Both sides of the issue are distorting the truth for their own ends; neither is very rational. in other words both are wrong about a great many things. the levels of dehumanizing vitriol make plain that other issues are involved. it is not just about the science.
anyway, thank you Matt for your work; there are far too few people who are willing to reason on these complex issues.
Alex Berenson says it best in this recent tweet:
"It doesn't stop infection. Or transmission.
Don't think of it as a vaccine. Think of it - at best - as a therapeutic with a limited window of efficacy and terrible side effect profile that must be used in advance of illness.
And we want to mandate it? Insanity."
I would say he is right on all counts. Too bad that tweet got him permanently banned from Twitter - but you can find him here on SS.
Berenson is a conspiracy theorist that has been demonstrably wrong about pretty much everything related to COVID.
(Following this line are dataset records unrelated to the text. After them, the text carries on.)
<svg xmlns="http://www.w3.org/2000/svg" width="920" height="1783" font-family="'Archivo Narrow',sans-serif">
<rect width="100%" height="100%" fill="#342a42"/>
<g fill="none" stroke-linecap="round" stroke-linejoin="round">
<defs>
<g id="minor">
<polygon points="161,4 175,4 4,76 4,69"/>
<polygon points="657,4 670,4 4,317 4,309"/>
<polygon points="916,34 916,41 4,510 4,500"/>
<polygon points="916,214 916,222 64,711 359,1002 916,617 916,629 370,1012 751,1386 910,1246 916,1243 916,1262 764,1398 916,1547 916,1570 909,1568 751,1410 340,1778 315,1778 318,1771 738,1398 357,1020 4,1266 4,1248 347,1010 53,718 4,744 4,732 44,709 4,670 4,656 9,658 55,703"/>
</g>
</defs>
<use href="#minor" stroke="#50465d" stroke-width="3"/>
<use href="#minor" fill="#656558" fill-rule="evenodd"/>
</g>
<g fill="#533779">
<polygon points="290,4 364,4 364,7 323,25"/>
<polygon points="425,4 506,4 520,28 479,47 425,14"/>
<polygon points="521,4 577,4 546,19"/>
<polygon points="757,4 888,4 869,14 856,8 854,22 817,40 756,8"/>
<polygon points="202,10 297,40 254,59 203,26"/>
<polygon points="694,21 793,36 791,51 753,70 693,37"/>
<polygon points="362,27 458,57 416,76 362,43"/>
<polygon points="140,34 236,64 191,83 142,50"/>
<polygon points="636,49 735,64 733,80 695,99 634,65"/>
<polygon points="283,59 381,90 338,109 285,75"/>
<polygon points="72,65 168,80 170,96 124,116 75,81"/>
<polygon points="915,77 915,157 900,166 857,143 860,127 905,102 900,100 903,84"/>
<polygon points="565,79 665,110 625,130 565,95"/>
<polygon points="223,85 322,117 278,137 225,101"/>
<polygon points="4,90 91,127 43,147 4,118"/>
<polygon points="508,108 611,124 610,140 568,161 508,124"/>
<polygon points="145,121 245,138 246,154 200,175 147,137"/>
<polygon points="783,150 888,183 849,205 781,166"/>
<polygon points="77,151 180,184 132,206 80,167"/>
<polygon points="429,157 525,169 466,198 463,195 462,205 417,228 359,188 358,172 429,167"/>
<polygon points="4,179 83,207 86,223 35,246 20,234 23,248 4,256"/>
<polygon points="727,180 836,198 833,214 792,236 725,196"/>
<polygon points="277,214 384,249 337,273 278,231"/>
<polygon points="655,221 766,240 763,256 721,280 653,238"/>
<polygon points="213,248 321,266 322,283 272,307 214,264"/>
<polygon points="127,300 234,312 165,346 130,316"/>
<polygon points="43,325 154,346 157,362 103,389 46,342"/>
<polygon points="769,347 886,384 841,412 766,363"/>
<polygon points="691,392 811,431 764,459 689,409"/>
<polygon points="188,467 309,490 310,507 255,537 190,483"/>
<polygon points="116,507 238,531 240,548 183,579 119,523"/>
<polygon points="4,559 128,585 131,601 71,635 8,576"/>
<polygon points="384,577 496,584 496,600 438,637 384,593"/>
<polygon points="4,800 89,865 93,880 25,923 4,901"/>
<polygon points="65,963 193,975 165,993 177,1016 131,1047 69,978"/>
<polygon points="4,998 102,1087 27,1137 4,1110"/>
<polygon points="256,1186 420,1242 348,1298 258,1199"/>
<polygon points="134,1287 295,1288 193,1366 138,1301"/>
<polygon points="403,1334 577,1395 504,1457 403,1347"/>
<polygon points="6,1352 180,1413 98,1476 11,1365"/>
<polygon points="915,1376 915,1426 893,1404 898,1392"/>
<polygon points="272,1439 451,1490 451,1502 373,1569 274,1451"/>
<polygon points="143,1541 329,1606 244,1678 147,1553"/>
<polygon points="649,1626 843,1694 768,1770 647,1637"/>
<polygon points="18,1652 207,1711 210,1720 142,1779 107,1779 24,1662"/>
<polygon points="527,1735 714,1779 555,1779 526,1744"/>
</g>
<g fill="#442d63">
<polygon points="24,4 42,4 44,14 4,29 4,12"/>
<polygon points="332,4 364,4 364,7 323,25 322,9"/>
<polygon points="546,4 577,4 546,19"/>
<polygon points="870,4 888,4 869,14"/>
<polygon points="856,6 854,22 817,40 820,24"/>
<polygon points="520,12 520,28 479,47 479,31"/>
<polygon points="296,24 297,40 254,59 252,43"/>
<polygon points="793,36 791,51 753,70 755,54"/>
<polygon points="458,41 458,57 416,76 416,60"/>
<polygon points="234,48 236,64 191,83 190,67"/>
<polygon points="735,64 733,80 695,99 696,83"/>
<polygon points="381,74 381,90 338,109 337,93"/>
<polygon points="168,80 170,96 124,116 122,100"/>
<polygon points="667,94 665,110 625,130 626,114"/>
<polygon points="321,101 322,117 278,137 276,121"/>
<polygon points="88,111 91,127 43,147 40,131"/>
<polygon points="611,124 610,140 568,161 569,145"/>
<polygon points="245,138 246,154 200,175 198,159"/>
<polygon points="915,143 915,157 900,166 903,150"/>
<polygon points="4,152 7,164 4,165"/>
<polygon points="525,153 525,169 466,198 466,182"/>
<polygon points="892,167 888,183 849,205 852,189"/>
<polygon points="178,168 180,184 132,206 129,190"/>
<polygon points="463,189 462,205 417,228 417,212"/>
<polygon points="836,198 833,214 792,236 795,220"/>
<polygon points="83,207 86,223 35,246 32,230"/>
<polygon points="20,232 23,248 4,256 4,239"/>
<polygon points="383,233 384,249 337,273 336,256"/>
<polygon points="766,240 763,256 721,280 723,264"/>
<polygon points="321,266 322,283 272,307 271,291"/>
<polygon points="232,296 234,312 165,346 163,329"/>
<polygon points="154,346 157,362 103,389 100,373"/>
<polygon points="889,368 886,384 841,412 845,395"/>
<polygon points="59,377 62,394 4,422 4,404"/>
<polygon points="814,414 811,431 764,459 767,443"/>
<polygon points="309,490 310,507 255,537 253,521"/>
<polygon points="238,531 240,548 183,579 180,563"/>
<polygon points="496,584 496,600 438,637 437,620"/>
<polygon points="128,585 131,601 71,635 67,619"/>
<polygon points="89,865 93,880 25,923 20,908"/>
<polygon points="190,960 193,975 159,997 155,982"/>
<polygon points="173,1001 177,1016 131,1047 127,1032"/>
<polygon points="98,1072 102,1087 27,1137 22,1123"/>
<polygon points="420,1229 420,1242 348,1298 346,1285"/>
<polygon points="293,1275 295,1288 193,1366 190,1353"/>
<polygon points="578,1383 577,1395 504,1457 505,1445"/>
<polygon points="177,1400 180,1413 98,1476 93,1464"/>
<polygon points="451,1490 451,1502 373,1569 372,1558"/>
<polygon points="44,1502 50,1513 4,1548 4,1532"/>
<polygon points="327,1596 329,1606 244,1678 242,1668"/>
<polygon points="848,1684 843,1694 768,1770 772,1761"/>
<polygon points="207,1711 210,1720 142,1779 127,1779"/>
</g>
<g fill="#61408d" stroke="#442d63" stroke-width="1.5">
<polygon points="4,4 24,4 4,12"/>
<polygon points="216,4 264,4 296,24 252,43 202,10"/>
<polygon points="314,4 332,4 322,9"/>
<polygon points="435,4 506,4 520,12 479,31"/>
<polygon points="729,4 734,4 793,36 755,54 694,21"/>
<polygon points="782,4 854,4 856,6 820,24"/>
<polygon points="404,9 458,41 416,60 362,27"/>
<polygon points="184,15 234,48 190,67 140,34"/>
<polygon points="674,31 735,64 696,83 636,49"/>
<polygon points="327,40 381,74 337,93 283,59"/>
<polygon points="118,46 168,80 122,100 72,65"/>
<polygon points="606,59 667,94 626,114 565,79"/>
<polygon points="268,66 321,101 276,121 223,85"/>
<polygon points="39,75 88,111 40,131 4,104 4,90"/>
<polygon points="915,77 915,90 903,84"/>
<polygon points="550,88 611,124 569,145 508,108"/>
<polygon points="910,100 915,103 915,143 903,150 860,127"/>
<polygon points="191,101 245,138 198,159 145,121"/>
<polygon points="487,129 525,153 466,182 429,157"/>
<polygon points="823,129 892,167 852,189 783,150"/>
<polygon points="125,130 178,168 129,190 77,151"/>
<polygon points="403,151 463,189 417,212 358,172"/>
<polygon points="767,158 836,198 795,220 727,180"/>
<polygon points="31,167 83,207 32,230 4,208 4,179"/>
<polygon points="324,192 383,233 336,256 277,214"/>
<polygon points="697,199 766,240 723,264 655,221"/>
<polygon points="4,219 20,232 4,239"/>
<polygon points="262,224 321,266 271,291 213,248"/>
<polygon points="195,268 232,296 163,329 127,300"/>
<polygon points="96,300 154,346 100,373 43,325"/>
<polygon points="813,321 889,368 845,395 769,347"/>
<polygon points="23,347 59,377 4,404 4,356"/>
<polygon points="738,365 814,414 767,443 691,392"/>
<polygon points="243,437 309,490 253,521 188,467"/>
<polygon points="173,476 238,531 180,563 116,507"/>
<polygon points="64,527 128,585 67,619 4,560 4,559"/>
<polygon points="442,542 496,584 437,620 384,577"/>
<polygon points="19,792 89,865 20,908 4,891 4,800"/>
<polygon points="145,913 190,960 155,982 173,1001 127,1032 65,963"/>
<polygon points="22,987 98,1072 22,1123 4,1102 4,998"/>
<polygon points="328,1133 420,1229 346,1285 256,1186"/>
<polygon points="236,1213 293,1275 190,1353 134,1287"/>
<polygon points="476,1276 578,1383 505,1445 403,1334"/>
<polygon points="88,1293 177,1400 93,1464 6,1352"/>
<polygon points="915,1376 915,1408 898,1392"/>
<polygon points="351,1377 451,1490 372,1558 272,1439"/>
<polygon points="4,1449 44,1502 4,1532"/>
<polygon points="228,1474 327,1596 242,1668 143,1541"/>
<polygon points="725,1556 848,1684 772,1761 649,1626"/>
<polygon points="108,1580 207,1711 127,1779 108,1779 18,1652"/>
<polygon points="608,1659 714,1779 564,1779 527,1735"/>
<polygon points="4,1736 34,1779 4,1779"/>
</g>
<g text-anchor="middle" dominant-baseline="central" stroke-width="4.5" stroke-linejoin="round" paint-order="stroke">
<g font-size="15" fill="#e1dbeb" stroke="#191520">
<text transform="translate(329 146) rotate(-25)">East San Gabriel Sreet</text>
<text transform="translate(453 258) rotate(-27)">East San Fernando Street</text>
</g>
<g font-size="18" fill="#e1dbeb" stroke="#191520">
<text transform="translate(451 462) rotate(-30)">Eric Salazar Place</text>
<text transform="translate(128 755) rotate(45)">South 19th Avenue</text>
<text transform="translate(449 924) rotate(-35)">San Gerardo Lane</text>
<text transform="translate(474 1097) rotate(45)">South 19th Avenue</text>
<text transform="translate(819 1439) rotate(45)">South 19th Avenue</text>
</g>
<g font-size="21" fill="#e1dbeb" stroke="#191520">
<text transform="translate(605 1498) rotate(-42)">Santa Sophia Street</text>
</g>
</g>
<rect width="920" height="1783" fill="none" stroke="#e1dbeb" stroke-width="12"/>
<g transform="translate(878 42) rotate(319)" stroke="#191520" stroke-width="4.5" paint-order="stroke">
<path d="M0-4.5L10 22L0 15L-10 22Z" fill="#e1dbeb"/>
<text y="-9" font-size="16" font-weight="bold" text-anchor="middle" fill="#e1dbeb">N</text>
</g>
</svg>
I am not sure what he has been wrong about, so please enlighten me.
As far as his last tweet, all of that seems factual. No?
In other words, you've got nothing except an ad hominem.
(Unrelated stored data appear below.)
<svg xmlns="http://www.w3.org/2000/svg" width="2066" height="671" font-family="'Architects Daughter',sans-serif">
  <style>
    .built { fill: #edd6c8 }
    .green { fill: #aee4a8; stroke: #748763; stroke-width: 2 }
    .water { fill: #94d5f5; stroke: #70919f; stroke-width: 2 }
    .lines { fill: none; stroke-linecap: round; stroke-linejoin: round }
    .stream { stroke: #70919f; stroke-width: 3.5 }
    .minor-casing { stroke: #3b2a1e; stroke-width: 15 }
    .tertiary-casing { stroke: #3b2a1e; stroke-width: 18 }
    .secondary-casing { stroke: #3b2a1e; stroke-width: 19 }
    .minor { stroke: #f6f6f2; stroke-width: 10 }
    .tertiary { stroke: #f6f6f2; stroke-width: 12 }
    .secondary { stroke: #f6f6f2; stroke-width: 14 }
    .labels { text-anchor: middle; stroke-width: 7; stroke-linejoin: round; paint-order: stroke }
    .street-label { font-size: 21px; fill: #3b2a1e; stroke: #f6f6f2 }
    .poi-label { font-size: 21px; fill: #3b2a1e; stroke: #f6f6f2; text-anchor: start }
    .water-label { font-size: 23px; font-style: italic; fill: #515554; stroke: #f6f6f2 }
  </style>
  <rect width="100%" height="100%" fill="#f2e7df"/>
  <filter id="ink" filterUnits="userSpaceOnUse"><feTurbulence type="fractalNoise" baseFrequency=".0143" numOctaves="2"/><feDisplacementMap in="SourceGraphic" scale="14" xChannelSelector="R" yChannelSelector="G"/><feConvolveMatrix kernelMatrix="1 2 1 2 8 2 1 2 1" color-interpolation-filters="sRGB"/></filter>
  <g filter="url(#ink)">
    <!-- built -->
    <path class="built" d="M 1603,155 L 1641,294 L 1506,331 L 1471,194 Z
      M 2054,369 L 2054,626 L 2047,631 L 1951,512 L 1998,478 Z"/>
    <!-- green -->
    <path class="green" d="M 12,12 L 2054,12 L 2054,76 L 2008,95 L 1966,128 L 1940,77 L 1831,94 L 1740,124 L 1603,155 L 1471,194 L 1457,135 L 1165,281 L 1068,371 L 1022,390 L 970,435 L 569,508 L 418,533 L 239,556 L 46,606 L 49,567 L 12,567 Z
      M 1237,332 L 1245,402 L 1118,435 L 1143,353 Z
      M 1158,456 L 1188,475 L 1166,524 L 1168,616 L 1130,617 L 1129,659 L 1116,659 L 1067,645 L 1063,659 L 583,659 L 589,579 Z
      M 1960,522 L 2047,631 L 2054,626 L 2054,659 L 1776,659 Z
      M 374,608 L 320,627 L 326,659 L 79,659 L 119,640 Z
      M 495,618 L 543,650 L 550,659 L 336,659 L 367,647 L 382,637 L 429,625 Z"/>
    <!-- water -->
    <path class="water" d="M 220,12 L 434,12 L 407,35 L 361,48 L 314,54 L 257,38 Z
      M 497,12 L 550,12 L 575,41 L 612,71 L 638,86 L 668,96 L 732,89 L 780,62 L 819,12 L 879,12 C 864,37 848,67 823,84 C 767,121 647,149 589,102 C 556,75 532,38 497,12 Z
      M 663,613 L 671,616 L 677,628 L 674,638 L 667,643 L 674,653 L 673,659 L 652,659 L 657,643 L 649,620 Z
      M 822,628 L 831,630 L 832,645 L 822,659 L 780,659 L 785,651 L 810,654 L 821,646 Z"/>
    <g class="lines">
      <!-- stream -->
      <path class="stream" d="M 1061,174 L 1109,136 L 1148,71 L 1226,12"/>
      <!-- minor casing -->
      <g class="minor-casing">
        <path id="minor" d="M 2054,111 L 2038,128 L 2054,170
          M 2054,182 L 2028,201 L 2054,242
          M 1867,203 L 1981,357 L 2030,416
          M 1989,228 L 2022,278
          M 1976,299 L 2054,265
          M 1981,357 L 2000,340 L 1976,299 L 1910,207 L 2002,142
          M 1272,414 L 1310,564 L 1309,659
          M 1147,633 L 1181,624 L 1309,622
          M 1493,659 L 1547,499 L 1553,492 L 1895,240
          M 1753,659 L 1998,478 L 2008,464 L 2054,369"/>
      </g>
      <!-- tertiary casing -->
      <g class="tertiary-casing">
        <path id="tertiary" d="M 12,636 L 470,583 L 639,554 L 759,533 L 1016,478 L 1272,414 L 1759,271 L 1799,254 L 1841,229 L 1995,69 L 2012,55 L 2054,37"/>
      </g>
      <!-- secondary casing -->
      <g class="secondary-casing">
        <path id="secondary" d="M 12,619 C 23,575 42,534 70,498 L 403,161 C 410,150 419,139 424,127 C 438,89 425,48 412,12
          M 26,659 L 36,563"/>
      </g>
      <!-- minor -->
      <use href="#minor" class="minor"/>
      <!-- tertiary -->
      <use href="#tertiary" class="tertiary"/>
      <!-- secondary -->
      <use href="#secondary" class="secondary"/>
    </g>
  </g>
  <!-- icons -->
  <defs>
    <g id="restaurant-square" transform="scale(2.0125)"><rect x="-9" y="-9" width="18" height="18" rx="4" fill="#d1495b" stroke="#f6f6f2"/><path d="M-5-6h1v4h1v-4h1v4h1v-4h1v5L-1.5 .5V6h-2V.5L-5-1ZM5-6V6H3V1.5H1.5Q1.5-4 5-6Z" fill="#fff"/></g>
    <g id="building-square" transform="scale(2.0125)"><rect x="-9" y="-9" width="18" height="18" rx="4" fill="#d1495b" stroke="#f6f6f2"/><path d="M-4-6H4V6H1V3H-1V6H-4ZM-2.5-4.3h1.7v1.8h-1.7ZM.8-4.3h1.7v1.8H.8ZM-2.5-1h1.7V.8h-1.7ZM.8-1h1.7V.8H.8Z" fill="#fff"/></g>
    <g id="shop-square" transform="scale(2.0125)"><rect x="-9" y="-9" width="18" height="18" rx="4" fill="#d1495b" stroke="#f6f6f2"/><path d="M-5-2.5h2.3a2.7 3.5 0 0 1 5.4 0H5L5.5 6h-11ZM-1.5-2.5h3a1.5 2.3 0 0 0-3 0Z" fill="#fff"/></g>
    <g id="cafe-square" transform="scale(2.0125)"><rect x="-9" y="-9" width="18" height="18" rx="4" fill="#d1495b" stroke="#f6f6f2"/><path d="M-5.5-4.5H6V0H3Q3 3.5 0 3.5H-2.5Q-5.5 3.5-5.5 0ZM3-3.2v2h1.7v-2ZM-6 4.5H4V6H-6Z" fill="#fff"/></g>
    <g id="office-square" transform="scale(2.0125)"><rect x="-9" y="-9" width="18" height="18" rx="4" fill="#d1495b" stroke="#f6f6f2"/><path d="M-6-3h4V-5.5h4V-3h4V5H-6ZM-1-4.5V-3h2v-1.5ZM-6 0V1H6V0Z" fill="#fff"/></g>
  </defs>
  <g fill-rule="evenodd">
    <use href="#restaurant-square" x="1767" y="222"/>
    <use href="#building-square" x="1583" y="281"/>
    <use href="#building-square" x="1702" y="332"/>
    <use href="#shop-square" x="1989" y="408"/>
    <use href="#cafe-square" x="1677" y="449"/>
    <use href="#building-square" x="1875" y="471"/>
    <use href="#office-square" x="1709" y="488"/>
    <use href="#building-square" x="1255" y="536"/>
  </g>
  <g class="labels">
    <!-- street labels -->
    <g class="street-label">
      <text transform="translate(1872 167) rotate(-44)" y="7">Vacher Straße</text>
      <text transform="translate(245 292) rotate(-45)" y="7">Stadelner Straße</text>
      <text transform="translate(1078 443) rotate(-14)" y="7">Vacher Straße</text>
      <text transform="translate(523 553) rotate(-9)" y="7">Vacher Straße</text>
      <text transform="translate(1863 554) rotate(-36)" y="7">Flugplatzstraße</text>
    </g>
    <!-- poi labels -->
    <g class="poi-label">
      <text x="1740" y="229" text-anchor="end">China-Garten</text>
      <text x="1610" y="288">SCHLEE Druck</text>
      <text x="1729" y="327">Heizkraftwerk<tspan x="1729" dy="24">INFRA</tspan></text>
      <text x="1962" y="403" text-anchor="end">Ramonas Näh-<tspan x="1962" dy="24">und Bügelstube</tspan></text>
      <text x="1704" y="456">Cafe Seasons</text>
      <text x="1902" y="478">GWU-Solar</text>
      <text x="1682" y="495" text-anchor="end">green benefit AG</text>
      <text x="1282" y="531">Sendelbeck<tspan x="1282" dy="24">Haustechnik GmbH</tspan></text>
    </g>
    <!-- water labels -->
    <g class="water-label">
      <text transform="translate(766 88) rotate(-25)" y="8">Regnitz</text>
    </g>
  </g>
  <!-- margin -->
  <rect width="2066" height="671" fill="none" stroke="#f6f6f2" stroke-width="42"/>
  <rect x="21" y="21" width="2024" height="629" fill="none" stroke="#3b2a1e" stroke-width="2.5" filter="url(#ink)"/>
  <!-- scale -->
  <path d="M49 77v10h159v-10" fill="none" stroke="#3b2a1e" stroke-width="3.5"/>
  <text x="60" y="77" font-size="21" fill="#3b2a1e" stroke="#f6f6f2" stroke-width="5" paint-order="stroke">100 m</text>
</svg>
Do enlighten us with precisely what he's gotten "demonstrably" wrong.
You're probably at this point beyond any measurable degree of "enlightening," but the below links ought to at least offer you some much needed "leverage" in any effort you might care to undertake in extracting your head from your ass. Share with friends.
Berenson: Pandemic grifter.
https://www.thedailybeast.com/covid-contrarian-alex-berenson-says-even-if-im-wrong-on-coronavirus-its-useful-to-have-me
https://reason.com/2021/08/30/alex-berenson-twitter-ban-vaccine-covid/
https://www.theatlantic.com/ideas/archive/2021/04/pandemics-wrongest-man/618475/
https://www.msn.com/en-us/news/us/pandemic-s-wrongest-man-alex-berenson-permanently-suspended-from-twitter/ar-AANR5vz
Your sources, Aunt Martha, are hilarious! He literally takes data, primarily from Israel, to make his points. You're right, there is not enlightening, Aunt Martha, that you can provide, but I can assure you that my ass helped me win some pickleball games this morning, as did my head which correctly placed in separate parts of my body!
The sources strike me as mundane media outlets, the kind that are a dime a dozen. They are also irrelevant. They merely transcribe Berenson's own words with basic reporting. Duck Soup is hilarious, not this kind of sawdust journalism. You're easily amused I can see. The rest of this post is oblique nonsense. Israel? Takes data? Stick to Pickleball, you silly man/woman/hermaphrodite.
https://ivmmeta.com
ME/CFS hero. https://www.virology.ws/mecfs/
This is what it takes. David Tuller should get a lot more press coverage. Help him if you can.